Although some think the writers were rebelling against a soulless, suburban McCarthyite America, [John] Hopkins says it was more straightforward. "They were after boys and drugs. That's what drew them. The Moroccans were charming, attractive, intelligent and tolerant. They had to put up with a lot from us."

So why did Morocco, an ostensibly devout Islamic country, allow homosexuality to thrive? The author Barnaby Rogerson says it is a society that is full of paradoxes.

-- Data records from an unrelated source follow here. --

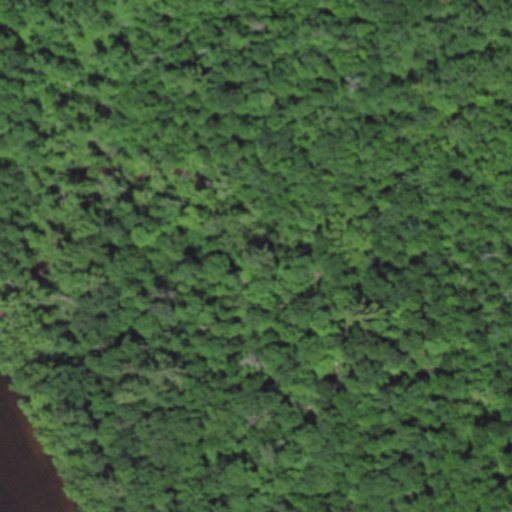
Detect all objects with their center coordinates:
road: (208, 316)
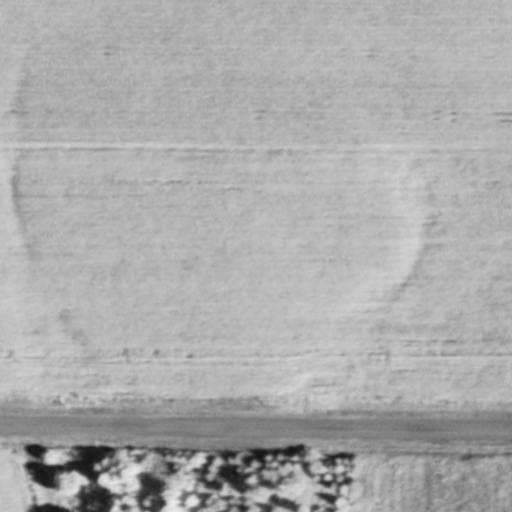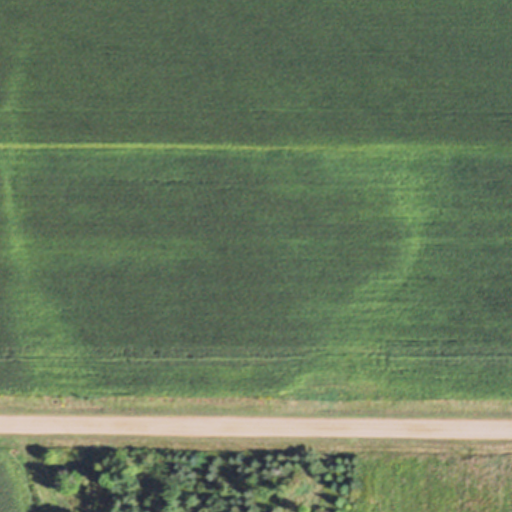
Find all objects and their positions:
road: (255, 425)
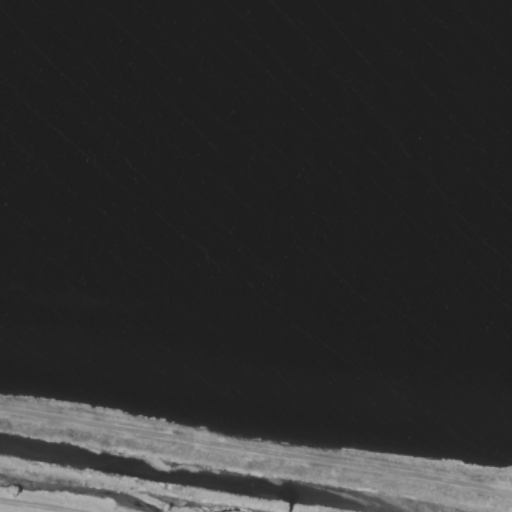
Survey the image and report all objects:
road: (255, 452)
landfill: (38, 504)
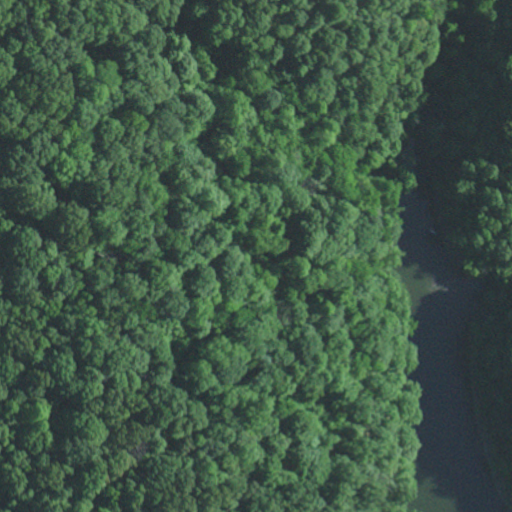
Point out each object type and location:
park: (239, 244)
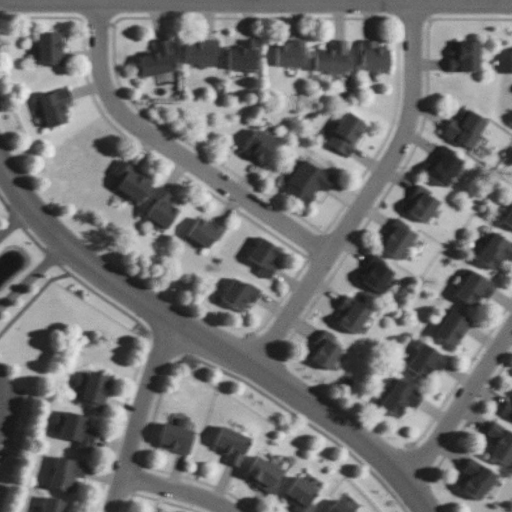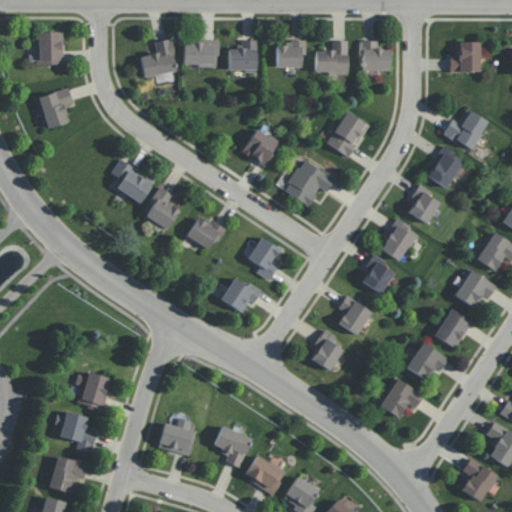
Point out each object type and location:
road: (255, 5)
building: (49, 47)
building: (200, 53)
building: (289, 53)
building: (243, 56)
building: (331, 57)
building: (373, 57)
building: (465, 57)
building: (158, 59)
building: (511, 61)
building: (54, 107)
building: (465, 129)
building: (346, 134)
building: (259, 147)
road: (175, 152)
building: (444, 167)
building: (130, 181)
building: (307, 182)
road: (366, 198)
building: (422, 204)
building: (161, 208)
building: (508, 218)
building: (204, 231)
building: (397, 240)
road: (19, 245)
building: (495, 251)
building: (263, 257)
building: (375, 274)
building: (473, 288)
building: (239, 294)
road: (105, 305)
building: (352, 314)
park: (20, 325)
building: (452, 328)
road: (204, 345)
building: (324, 350)
building: (425, 360)
building: (92, 390)
road: (4, 393)
building: (399, 398)
road: (456, 401)
building: (507, 409)
road: (294, 415)
road: (140, 418)
building: (77, 431)
building: (176, 437)
building: (500, 443)
building: (232, 445)
building: (66, 473)
building: (264, 473)
building: (476, 479)
road: (176, 492)
building: (301, 495)
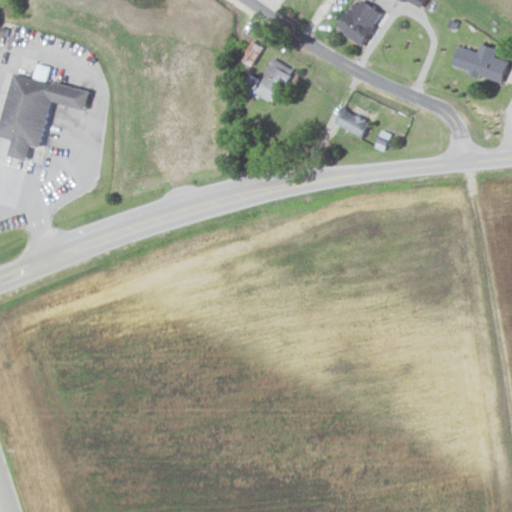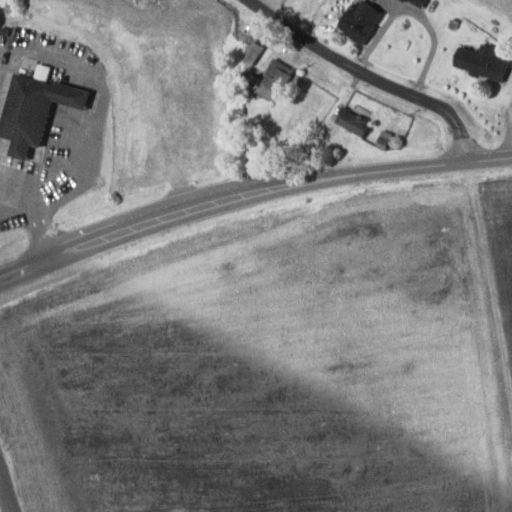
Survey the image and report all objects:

"It is... a place where all the four different cornerstones of culture: Berber-African, Mediterranean, Arabic or Islamic, share an absolute belief in the abundant sexuality of all men and women, who are charged with a sort of personal volcano of 'fitna', which threatens family, society and state with sexually derived chaos at any time," he says. The word fitna, he suggests, "means something like 'charm, allure, enchantment, temptation, dissent, unrest, riot, rebellion' or all of these at the same time."



Joe Orton, pictured in 1967, with a helpful young tour-guide.

That intro is so silly though. 

Morocco is still a haven for gay American and British tourists.

The arrests of Ray Cole and his often forgotten friend Jamal Wald Nass for 'homosexual acts' last week were exceptional.

That is why they - or rather the British Cole's - were so newsworthy. 

It is ridiculous to suggest men are routinely arrested just for having gay sex, or that there is some homophobic clampdown going on. 

Can you tell me the last time a British or American gay tourist was arrested?

1 comment:

  1. "Berber-African, Mediterranean, Arabic or Islamic": that adds up to three cornerstones of culture, not four like the article says. Surprised anyone missed this.